[Records from a data collection]
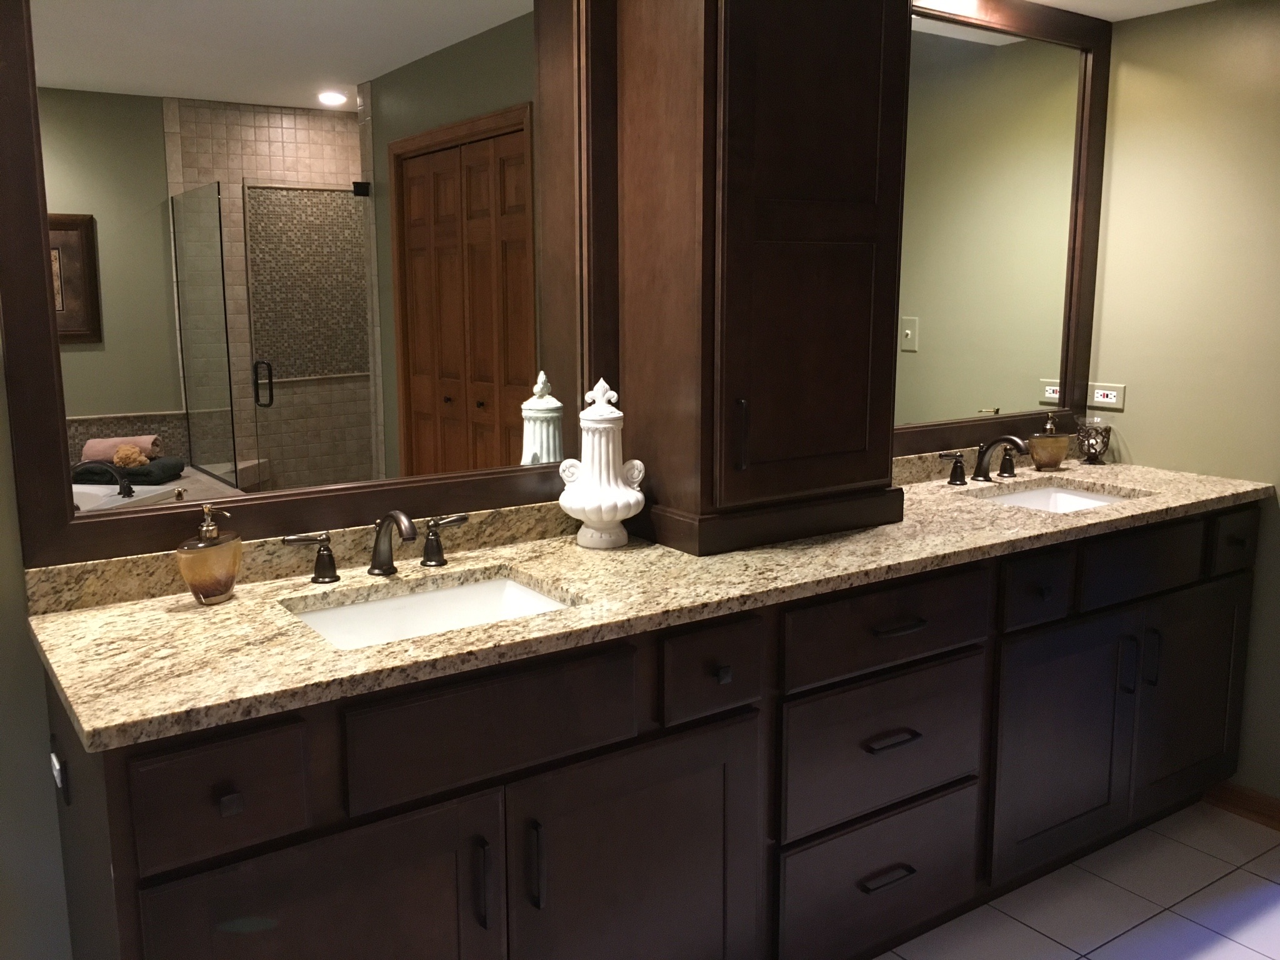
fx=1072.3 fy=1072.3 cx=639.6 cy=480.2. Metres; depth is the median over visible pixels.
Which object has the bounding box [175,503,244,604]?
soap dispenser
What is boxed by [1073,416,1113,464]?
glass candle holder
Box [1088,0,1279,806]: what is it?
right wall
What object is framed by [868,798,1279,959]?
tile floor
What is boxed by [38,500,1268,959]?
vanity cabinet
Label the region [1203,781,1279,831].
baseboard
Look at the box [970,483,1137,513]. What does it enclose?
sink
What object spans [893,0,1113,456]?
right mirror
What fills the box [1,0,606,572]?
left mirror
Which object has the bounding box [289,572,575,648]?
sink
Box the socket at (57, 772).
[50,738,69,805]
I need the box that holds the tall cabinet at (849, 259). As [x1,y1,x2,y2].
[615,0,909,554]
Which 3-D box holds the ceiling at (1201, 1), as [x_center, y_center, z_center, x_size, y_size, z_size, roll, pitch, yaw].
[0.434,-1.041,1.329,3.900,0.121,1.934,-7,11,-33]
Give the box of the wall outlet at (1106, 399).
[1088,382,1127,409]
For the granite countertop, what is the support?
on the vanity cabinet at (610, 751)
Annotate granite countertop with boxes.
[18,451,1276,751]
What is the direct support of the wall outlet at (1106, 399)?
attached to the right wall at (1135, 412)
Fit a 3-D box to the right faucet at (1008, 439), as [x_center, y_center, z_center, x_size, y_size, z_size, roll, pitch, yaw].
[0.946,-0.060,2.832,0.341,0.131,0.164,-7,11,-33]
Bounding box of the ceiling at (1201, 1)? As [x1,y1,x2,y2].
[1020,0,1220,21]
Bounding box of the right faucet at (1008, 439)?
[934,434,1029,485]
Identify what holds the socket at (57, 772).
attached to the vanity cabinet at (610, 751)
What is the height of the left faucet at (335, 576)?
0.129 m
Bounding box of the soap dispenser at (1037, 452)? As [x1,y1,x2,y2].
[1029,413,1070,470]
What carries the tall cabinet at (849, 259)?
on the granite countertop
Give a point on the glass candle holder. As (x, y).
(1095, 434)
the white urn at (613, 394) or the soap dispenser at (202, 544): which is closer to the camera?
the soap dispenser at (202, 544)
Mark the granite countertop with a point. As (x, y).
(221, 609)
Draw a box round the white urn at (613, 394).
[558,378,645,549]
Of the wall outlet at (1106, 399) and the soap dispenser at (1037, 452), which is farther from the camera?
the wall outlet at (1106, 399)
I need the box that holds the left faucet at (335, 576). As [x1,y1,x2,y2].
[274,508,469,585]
==
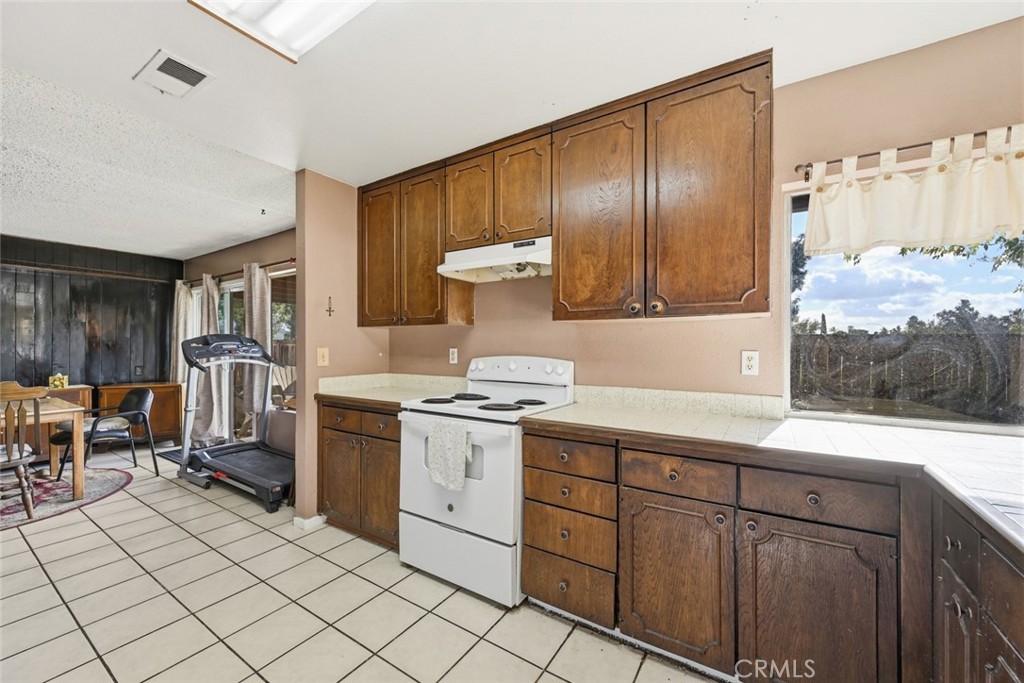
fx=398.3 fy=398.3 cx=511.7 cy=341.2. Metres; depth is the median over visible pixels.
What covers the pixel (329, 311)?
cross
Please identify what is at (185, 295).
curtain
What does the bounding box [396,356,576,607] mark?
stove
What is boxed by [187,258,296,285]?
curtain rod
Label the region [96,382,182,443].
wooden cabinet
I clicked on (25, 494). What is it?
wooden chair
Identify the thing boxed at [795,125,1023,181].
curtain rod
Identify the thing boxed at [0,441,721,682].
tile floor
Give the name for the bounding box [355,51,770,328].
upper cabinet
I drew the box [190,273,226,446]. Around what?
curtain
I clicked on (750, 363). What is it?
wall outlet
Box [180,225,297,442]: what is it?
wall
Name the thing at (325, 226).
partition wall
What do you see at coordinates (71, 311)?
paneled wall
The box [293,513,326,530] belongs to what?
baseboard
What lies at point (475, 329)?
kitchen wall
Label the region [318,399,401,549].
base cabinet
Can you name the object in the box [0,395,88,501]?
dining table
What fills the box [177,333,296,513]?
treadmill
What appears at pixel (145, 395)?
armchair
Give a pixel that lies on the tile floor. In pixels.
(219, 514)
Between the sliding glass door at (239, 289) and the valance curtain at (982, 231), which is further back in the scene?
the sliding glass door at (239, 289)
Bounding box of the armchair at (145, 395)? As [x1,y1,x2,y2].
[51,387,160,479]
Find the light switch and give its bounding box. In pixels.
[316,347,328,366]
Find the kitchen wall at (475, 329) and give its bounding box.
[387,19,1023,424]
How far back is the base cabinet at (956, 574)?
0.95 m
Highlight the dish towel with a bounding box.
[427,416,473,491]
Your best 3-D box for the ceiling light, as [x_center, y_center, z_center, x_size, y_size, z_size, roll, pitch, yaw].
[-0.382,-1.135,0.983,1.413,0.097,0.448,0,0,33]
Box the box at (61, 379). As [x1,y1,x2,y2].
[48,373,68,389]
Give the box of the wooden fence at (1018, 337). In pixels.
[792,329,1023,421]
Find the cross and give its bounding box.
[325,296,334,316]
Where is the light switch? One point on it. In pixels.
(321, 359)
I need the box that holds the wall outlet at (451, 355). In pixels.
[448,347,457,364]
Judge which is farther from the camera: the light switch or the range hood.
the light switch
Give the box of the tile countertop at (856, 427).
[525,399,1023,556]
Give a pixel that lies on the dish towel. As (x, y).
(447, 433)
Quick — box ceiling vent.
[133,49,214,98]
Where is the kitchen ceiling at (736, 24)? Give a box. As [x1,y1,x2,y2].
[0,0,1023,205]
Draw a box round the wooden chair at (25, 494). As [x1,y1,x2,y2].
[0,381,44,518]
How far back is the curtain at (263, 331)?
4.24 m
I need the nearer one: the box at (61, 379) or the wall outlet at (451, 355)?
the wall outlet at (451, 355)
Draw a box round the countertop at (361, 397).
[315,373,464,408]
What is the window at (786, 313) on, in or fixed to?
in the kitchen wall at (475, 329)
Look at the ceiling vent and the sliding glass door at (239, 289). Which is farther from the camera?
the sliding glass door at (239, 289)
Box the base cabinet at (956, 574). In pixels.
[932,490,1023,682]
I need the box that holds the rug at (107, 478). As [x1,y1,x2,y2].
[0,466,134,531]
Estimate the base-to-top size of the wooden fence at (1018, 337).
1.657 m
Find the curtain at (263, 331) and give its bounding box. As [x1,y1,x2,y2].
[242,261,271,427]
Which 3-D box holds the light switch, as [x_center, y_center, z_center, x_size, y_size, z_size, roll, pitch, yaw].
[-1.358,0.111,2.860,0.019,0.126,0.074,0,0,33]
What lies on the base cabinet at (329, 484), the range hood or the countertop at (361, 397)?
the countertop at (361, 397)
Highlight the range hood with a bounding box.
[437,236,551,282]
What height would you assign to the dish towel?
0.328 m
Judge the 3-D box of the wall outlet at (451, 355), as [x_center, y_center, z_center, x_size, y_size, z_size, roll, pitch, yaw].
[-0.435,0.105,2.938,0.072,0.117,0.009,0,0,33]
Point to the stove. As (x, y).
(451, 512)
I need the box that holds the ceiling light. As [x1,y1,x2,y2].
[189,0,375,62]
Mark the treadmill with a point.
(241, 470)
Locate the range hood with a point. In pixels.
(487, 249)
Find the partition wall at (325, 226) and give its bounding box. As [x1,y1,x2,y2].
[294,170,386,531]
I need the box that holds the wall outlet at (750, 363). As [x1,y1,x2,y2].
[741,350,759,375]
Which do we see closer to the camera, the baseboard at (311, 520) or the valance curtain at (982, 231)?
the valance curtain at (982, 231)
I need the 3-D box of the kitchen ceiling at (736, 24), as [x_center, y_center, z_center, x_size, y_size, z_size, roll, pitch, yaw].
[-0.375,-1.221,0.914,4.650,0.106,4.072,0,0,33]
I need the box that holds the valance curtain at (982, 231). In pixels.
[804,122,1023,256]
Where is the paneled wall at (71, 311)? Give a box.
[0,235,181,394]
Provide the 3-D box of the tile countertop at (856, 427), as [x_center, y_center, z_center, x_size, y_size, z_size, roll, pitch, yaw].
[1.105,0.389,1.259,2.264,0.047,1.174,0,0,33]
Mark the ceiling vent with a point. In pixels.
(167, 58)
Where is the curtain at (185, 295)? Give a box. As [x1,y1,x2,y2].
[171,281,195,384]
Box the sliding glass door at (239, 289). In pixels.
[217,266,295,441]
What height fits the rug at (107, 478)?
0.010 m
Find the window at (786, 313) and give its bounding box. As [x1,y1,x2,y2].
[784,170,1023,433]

# [ACTIVITY]
Above are the records. How many of their lines hold "median"? Answer with the number alone.

# [OUTPUT FOR THIS EXERCISE]
2